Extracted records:
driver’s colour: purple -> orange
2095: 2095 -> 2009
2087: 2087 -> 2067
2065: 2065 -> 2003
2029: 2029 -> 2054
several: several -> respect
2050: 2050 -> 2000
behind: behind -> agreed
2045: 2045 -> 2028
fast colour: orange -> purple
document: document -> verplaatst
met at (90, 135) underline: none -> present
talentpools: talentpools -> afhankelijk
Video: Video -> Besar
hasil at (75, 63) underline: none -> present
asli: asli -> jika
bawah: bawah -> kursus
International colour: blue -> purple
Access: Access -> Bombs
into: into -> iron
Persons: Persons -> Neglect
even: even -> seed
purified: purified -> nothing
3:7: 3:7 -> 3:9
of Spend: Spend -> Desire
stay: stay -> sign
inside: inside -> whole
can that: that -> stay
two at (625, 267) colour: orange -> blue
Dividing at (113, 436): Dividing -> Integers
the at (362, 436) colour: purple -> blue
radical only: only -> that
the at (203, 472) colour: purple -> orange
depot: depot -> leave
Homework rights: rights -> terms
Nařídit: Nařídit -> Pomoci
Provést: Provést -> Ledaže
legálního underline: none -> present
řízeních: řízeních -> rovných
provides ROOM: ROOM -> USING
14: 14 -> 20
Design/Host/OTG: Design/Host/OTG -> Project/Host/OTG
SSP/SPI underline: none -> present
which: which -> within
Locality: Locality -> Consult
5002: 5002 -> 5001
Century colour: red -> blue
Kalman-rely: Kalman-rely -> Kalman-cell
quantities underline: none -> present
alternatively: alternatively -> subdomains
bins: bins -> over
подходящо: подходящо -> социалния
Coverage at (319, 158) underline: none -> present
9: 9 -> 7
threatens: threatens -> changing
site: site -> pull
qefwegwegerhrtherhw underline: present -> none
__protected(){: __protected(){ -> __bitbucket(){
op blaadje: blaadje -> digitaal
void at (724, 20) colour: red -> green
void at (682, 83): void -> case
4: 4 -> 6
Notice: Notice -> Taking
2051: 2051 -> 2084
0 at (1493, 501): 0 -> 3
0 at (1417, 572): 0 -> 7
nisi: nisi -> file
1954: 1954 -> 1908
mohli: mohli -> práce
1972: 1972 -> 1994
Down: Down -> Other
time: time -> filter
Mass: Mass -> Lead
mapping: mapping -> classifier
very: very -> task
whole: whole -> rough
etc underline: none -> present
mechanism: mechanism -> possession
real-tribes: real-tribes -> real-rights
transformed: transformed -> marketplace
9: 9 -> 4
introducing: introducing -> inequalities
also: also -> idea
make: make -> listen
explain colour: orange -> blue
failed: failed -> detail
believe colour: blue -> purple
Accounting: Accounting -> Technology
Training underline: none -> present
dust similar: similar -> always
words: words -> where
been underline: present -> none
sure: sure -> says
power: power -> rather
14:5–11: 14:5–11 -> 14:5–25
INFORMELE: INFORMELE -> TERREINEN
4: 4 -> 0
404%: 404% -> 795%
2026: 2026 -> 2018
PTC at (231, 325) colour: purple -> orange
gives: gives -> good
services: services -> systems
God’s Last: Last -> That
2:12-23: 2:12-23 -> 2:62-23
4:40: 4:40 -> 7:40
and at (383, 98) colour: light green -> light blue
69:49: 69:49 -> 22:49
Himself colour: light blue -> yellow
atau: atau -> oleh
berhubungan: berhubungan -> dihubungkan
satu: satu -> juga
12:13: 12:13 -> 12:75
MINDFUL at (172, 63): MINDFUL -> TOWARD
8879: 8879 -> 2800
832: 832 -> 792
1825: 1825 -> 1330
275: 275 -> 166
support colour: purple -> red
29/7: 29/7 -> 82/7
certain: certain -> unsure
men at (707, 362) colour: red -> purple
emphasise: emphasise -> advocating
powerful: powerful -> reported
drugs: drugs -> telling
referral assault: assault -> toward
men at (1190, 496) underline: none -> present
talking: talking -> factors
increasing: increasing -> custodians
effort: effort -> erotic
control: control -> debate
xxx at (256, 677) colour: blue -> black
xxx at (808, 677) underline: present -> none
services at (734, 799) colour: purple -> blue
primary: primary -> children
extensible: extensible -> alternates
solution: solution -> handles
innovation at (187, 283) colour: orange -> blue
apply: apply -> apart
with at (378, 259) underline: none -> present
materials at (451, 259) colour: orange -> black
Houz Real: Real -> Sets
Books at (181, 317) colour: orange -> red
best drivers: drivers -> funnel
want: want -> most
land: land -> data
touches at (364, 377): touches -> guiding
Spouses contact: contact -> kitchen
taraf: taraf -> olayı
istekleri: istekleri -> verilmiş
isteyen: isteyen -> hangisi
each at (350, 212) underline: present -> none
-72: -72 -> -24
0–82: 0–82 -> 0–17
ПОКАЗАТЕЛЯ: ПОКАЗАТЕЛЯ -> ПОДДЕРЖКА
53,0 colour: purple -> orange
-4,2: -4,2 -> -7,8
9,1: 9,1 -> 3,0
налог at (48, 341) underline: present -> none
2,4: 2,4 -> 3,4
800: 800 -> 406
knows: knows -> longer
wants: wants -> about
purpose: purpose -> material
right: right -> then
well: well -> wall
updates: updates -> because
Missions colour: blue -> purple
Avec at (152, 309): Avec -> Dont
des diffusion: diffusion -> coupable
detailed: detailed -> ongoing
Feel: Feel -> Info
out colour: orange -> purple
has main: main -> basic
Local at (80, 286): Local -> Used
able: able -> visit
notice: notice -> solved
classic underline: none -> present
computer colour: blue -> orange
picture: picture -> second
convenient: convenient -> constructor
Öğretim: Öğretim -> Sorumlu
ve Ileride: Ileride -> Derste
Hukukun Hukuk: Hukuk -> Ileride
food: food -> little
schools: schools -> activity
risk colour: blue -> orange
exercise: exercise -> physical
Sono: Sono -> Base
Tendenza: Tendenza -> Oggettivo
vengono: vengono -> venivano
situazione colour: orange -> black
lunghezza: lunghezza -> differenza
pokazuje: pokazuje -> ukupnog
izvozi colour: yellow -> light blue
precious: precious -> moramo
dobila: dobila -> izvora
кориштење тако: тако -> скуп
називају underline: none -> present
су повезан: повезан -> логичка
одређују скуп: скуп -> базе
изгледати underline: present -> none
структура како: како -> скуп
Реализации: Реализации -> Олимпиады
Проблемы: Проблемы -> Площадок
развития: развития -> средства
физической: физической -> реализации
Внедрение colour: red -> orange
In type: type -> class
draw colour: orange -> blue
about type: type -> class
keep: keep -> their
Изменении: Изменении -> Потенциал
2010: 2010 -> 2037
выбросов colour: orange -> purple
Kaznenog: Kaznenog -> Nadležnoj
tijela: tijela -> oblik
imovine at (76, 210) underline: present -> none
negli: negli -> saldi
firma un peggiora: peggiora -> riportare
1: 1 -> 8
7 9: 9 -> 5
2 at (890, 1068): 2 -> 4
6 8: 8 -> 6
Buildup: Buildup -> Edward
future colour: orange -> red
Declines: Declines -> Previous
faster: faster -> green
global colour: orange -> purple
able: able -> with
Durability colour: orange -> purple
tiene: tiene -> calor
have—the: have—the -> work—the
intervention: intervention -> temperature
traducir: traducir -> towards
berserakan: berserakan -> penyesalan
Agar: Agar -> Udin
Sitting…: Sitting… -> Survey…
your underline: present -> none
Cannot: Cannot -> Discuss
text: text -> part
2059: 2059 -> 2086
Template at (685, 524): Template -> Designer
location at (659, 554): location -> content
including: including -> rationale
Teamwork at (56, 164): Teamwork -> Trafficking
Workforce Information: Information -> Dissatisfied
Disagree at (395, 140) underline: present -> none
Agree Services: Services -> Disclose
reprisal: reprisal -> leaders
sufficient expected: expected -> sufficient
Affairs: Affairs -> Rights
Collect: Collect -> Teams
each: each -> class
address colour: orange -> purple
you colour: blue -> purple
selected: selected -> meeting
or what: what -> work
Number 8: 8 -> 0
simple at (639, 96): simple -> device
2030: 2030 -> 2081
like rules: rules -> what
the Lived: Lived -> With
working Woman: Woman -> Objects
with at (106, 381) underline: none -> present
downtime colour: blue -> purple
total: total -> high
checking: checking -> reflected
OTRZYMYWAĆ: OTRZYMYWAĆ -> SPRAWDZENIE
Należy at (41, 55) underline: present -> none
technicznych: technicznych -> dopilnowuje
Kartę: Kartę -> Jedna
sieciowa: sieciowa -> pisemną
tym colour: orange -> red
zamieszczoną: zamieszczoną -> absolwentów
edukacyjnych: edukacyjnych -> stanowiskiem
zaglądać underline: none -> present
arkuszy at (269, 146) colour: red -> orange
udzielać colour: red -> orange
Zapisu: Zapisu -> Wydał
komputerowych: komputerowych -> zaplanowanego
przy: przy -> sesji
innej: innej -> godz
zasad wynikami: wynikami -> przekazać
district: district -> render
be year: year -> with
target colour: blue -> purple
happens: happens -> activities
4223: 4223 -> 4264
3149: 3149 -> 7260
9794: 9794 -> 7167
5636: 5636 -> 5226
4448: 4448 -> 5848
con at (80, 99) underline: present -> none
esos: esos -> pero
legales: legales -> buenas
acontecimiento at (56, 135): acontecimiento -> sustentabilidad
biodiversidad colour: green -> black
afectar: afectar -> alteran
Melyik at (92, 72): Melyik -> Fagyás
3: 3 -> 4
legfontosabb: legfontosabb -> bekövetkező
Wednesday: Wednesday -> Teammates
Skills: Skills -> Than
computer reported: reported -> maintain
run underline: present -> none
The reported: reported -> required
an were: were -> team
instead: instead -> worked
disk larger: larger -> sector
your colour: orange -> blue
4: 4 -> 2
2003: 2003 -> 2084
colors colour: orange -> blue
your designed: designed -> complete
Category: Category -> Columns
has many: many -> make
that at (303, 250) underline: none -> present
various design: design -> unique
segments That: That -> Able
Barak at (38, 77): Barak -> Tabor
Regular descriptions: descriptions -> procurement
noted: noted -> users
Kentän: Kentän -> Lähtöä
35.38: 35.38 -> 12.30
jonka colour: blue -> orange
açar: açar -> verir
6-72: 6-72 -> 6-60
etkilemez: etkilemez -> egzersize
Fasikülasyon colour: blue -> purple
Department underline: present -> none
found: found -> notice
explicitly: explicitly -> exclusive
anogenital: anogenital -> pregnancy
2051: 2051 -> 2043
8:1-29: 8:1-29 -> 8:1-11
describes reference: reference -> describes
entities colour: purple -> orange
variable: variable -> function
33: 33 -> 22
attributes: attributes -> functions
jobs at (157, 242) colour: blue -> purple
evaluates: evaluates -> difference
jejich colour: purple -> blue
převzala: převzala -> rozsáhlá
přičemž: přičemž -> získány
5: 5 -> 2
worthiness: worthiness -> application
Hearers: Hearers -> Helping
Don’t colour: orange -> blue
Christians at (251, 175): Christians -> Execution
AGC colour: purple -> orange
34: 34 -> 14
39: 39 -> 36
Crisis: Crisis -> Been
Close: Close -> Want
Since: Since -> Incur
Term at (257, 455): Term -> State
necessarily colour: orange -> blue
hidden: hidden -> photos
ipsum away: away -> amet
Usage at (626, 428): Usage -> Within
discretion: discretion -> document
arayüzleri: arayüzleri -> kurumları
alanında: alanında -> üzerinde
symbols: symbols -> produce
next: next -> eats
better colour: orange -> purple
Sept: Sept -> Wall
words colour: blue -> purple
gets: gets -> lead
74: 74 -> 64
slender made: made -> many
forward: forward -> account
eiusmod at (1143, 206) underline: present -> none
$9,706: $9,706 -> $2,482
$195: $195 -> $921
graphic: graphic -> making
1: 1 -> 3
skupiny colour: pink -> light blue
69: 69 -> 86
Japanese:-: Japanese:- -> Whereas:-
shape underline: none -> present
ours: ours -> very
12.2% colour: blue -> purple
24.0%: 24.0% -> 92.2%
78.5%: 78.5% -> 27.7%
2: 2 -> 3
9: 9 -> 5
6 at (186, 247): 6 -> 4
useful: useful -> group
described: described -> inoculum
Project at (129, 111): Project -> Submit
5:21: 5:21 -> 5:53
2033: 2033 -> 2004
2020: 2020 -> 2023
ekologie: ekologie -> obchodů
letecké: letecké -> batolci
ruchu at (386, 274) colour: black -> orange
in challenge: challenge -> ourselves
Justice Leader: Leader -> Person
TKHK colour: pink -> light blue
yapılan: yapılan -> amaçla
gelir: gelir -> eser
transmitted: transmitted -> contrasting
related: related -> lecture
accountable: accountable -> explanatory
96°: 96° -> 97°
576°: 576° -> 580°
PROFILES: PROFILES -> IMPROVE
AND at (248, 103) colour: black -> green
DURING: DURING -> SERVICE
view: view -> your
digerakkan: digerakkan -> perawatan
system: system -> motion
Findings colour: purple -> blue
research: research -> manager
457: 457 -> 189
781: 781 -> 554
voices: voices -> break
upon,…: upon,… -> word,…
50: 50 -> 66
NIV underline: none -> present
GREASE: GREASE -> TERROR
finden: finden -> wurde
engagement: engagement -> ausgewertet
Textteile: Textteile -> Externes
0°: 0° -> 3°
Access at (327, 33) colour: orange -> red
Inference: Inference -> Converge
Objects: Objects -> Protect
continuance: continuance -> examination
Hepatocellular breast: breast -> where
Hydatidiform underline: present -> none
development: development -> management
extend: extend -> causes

**TASK TO COMPLETE:** Print the rows from the start through the line containing "fast colour: orange -> purple", inclusive, with each line reproduced verbatim.

**THE REPLY:**
driver’s colour: purple -> orange
2095: 2095 -> 2009
2087: 2087 -> 2067
2065: 2065 -> 2003
2029: 2029 -> 2054
several: several -> respect
2050: 2050 -> 2000
behind: behind -> agreed
2045: 2045 -> 2028
fast colour: orange -> purple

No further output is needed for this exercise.